### Extrait présenté:
────────

--> la naturalisation de l'invention de l'économie.
Dans le dernier tiers du Vème siècle avant J.-C. dans la Grèce antique est né un genre littéraire et philosophique nouveau, qui conduit au IVe siècle à la prolifération d’ouvrages traitant de la manière de gérer un grand patrimoine rural et agricole. C’est l’invention de la littérature économique. Le mot « économie » (« oikonomia » en grec) apparaît même pour la première fois vers 380 avant J.-C. dans un texte de Xénophon d’Athènes. On ne peut comprendre l’apparition de cette littérature sans comprendre son soubassement dans les pratiques concrètes qui l’ont précédée. En effet, c’est à la fin du Ve siècle suite aux Guerres du Péloponnèse, que la commercialisation et la monétarisation de l’économie va décoller. Mais cette soudaine progression de l’invention du phénomène économique est liée à des transformations importantes dans le phénomène guerrier. A la fin des très sanglantes Guerres du Péloponnèse de la fin du Vème siècle avant J.-C., le modèle du citoyen-soldat de part les transformations du phénomène guerrier (grande bataille, machines de guerre, etc) laisse place au modèle du mercenariat qui va être utilisé par les cités et les royaumes. Des personnes vont vendre leur corps et leur activité contre un solde. Ces gens vont alors par le détour de cet argent désormais finalité de leur activité, consommer, en achetant des produits (hormis le pillage lors des campagnes militaires). Ils vont contribuer à la progression de la commercialisation et de la monétarisation de la production jusqu’alors cantonnée dans une autoconsommation-base-de-la-vie où l'échange marchand n'est que complémentaire. Plus encore, quand Alexandre le Grand à la fin du IVe siècle défait les Perses, il fond le trésor du vaincu ce qui va solvabiliser d’énormes masses de mercenaires qui vont dès lors consommer de manière séparée de toute activité autoproductrice.

────────

### Consigne a:
Traduisez en anglais cette phrase de l'extrait ci-dessus : « C’est l’invention de la littérature économique. »

────────

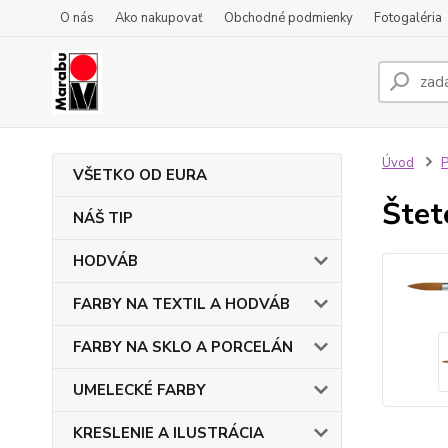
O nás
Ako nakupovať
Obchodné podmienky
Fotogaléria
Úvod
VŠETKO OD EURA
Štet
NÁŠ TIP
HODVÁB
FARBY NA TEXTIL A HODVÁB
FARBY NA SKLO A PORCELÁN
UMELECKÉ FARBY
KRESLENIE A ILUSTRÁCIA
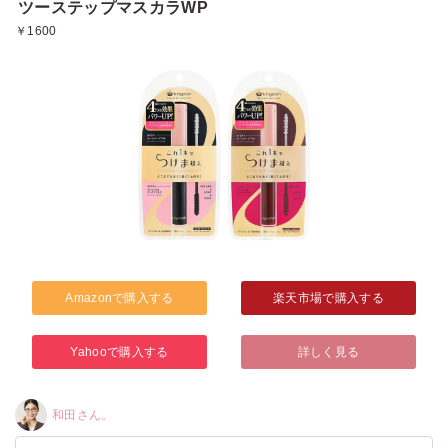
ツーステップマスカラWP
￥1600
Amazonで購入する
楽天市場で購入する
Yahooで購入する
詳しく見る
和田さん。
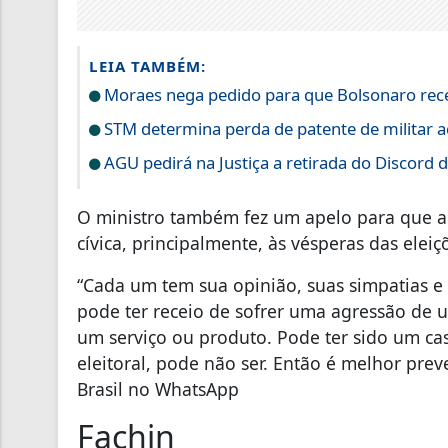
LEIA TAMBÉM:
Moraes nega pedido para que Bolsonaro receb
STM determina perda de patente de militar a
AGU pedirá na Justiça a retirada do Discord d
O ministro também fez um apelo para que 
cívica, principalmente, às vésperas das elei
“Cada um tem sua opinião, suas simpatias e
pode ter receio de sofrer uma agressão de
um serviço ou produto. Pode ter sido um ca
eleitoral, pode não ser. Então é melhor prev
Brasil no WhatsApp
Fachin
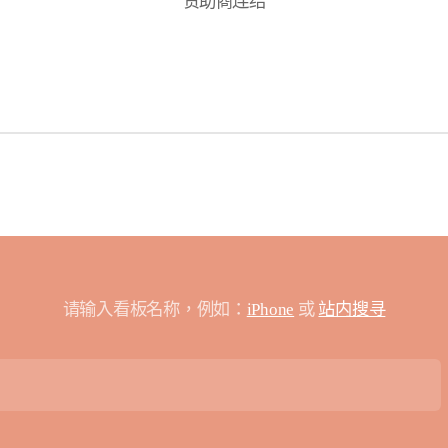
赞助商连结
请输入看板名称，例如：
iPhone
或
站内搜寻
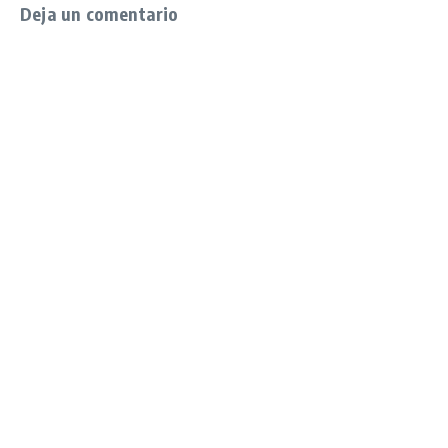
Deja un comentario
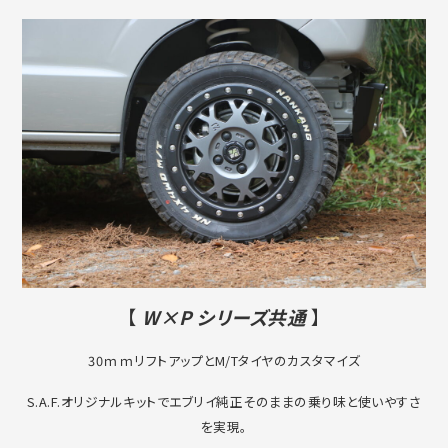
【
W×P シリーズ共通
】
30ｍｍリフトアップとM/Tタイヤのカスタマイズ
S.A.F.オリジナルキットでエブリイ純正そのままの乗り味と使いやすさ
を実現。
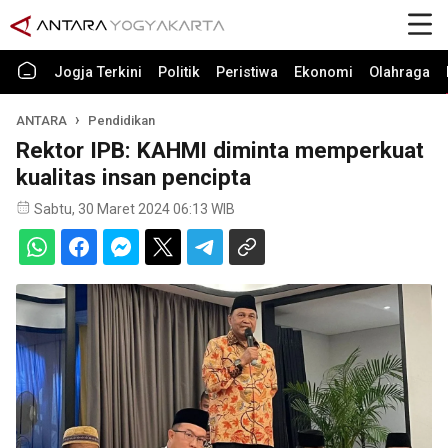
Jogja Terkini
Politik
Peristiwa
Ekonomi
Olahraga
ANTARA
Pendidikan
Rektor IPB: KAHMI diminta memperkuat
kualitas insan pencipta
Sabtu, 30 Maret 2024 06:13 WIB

────────

### Consigne b:
Extrayez tel quel du relevé tout ce qui va de la ligne contenant « ツーステップマスカラWP » jusqu'à la fin du relevé, ces deux bornes comprises, sans reprendre les images.

### Zone de réponse a:
This is the invention of economic literature.

### Zone de réponse b:
ツーステップマスカラWP
￥1600
Amazonで購入する
楽天市場で購入する
Yahooで購入する
詳しく見る
和田さん。
LEIA TAMBÉM:
Moraes nega pedido para que Bolsonaro receb
STM determina perda de patente de militar a
AGU pedirá na Justiça a retirada do Discord d
O ministro também fez um apelo para que 
cívica, principalmente, às vésperas das elei
“Cada um tem sua opinião, suas simpatias e
pode ter receio de sofrer uma agressão de
um serviço ou produto. Pode ter sido um ca
eleitoral, pode não ser. Então é melhor prev
Brasil no WhatsApp
Fachin
赞助商连结
请输入看板名称，例如：
iPhone
或
站内搜寻
Deja un comentario
【
W×P シリーズ共通
】
30ｍｍリフトアップとM/Tタイヤのカスタマイズ
S.A.F.オリジナルキットでエブリイ純正そのままの乗り味と使いやすさ
を実現。
Jogja Terkini
Politik
Peristiwa
Ekonomi
Olahraga
ANTARA
Pendidikan
Rektor IPB: KAHMI diminta memperkuat
kualitas insan pencipta
Sabtu, 30 Maret 2024 06:13 WIB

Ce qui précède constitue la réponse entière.